## YOUR OBJECTIVE
The lines from the start of the data through the line with "list [764, 323, 1276, 1006]" are to be returned verbatim; all later lines are to be omitted.

(Records from a data collection)
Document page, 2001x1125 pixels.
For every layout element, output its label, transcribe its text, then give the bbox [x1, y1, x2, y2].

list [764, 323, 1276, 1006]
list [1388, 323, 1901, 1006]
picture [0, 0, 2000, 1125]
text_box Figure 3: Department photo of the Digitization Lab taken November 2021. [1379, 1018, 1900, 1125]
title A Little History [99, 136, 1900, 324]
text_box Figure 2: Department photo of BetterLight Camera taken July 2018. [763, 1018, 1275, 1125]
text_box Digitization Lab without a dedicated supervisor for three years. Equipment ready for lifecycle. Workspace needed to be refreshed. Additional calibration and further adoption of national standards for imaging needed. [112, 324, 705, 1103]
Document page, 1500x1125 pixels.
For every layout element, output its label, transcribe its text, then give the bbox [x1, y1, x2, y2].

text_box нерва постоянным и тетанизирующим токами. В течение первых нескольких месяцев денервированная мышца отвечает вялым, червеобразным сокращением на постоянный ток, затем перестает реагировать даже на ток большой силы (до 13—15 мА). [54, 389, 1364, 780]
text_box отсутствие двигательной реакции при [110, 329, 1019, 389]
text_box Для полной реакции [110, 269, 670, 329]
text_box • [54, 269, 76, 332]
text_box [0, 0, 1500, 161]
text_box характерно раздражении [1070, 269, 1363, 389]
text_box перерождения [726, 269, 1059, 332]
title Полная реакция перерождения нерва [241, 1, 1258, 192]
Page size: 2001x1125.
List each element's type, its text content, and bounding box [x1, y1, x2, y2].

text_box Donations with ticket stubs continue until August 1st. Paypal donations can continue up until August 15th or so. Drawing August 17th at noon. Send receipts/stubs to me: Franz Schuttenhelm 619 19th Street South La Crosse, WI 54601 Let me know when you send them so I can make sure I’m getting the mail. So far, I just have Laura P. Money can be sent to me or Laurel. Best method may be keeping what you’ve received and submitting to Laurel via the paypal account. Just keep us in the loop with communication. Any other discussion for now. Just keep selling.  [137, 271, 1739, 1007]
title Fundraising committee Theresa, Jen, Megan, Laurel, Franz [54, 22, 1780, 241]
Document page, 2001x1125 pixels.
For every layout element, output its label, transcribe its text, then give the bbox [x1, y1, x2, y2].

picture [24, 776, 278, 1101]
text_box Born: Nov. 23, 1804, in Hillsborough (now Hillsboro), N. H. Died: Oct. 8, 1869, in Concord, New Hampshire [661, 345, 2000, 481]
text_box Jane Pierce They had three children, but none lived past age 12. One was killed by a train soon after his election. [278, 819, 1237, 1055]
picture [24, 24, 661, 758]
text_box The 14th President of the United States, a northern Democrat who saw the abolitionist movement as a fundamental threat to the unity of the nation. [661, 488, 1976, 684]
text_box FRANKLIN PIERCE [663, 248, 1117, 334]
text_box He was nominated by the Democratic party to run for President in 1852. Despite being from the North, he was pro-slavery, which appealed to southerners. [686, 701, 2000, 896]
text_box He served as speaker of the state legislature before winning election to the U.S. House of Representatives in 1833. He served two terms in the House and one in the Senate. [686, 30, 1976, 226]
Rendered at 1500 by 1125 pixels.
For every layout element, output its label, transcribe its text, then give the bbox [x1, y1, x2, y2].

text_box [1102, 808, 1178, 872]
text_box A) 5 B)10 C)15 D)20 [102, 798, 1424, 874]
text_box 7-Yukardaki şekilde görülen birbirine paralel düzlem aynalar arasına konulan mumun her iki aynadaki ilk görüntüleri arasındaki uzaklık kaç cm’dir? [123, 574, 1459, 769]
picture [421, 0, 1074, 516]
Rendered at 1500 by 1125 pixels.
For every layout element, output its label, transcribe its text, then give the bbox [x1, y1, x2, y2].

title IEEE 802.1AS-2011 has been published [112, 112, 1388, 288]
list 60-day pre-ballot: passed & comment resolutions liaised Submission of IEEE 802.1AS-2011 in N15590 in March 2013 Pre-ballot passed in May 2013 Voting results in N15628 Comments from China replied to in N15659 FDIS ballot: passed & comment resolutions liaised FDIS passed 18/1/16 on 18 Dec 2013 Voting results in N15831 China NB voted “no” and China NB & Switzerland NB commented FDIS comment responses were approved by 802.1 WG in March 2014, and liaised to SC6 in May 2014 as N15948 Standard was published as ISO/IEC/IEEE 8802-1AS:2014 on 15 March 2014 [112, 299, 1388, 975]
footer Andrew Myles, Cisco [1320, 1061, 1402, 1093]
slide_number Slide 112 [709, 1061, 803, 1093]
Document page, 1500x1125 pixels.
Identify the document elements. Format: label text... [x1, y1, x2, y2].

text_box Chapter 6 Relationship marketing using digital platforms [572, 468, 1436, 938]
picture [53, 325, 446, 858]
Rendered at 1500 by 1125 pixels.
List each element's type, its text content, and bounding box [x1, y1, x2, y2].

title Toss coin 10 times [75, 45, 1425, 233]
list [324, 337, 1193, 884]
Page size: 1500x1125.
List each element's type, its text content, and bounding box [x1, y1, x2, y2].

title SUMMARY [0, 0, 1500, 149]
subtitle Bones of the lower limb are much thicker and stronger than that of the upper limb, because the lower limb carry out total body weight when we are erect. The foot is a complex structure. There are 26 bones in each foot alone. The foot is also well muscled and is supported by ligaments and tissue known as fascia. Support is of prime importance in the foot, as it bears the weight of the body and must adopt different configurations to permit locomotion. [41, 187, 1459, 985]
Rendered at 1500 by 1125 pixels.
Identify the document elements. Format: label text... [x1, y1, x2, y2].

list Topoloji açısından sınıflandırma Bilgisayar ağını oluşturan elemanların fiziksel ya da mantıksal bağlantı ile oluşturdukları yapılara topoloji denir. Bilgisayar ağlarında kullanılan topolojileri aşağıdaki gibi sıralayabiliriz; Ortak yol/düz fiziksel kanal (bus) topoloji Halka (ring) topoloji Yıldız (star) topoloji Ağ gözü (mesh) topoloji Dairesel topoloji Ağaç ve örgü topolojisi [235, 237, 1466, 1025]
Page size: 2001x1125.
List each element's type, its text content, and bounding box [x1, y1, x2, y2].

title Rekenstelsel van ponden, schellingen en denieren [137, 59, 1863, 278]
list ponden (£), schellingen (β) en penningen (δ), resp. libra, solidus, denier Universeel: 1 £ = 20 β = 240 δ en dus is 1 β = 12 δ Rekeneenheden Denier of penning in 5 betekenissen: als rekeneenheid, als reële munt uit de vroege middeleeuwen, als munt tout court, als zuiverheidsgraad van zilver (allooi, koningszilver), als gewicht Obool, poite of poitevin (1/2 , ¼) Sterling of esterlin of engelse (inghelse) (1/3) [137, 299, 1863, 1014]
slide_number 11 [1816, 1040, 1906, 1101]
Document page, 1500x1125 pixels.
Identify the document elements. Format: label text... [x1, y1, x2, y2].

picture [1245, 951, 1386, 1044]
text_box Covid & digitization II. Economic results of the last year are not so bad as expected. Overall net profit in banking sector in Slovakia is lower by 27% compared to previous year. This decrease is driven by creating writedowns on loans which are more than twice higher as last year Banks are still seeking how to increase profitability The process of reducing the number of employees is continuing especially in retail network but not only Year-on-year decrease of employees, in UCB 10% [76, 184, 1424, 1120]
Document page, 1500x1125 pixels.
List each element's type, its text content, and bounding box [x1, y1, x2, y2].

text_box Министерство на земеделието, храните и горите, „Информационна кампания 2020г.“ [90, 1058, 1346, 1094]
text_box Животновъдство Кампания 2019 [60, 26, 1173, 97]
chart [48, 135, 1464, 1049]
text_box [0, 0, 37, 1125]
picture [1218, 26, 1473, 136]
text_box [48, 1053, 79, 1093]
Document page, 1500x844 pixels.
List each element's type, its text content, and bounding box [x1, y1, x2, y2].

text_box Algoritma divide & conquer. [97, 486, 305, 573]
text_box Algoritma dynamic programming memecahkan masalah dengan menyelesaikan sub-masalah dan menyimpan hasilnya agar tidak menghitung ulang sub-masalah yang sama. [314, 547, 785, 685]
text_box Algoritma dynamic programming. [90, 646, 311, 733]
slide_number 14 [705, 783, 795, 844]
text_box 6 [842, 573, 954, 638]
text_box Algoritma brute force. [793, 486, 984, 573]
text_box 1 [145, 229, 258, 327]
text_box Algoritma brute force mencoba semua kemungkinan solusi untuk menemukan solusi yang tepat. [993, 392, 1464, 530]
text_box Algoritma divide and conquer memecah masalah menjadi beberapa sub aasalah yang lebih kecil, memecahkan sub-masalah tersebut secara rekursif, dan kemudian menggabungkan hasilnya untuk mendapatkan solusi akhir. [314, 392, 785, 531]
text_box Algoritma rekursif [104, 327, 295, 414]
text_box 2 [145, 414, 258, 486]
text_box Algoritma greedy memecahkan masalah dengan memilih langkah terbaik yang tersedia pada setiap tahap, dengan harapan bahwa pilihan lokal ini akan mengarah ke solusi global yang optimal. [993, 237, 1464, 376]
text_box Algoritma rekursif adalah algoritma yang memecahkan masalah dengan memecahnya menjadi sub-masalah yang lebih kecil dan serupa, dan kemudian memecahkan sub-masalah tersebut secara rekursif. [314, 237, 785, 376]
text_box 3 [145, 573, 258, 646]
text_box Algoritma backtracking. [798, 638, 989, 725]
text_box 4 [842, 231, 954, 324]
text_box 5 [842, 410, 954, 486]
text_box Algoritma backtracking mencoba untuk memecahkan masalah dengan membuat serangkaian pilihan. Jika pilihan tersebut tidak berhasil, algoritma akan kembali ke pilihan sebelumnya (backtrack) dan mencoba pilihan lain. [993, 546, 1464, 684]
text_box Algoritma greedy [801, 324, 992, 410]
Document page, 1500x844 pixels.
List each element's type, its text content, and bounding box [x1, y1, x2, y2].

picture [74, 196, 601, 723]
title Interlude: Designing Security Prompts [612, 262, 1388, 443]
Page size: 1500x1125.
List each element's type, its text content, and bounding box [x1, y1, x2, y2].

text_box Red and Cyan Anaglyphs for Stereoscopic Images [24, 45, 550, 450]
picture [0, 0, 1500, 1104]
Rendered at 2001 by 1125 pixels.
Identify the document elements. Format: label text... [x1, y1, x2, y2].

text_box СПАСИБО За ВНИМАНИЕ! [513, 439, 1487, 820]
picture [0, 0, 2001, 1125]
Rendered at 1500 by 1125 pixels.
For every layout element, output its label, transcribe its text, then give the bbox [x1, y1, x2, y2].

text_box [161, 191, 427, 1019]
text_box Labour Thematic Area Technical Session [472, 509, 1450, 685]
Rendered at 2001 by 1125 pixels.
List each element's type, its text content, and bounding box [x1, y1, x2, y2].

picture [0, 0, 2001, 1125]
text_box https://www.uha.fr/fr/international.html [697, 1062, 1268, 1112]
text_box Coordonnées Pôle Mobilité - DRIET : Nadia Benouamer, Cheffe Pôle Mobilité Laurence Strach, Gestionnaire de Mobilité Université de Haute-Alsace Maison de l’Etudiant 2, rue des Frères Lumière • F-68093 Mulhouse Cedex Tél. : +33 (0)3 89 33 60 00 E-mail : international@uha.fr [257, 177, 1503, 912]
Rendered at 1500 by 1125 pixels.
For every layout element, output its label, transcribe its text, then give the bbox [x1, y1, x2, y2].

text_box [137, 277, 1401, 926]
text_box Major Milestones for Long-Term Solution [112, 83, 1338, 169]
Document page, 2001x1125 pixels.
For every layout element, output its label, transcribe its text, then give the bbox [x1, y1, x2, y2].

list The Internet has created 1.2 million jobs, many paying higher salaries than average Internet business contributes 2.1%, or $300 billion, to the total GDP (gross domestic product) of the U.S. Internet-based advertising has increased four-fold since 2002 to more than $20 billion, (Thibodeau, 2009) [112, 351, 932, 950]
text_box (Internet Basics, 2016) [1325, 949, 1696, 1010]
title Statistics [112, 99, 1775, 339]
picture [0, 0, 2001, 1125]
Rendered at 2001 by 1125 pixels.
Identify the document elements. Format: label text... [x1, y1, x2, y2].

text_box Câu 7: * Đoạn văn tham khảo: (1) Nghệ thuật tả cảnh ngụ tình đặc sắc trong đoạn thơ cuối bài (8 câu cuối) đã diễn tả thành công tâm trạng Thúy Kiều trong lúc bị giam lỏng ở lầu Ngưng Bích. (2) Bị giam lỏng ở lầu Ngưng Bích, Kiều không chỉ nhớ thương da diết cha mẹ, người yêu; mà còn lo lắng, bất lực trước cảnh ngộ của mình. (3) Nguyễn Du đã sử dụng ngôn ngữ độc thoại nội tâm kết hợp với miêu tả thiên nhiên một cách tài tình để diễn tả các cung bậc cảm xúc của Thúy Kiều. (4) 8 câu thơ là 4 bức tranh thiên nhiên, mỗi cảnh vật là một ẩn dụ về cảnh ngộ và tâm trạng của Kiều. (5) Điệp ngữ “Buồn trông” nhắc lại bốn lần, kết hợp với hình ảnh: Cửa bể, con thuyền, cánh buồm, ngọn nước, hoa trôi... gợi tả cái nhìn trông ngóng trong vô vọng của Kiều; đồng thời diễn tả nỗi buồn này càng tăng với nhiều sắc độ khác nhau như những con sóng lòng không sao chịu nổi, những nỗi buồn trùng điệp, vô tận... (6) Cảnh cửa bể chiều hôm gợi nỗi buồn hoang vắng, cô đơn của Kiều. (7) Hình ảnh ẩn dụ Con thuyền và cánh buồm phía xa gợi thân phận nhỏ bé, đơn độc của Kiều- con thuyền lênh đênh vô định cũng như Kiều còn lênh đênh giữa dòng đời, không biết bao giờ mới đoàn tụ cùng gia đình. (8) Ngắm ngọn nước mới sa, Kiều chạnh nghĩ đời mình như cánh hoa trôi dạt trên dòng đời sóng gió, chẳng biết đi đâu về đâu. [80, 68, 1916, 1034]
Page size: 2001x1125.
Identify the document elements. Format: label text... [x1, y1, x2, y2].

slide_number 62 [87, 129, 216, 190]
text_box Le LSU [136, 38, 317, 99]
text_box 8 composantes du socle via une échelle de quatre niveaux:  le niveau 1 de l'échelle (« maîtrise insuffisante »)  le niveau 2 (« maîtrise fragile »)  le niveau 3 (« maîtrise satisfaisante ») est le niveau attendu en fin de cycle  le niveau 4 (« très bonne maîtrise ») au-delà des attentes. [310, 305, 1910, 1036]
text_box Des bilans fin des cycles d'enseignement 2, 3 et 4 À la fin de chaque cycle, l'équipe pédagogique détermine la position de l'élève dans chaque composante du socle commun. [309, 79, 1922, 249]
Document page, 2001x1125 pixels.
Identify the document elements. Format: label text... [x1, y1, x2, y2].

## RESULT
Document page, 2001x1125 pixels.
For every layout element, output its label, transcribe its text, then give the bbox [x1, y1, x2, y2].

list [764, 323, 1276, 1006]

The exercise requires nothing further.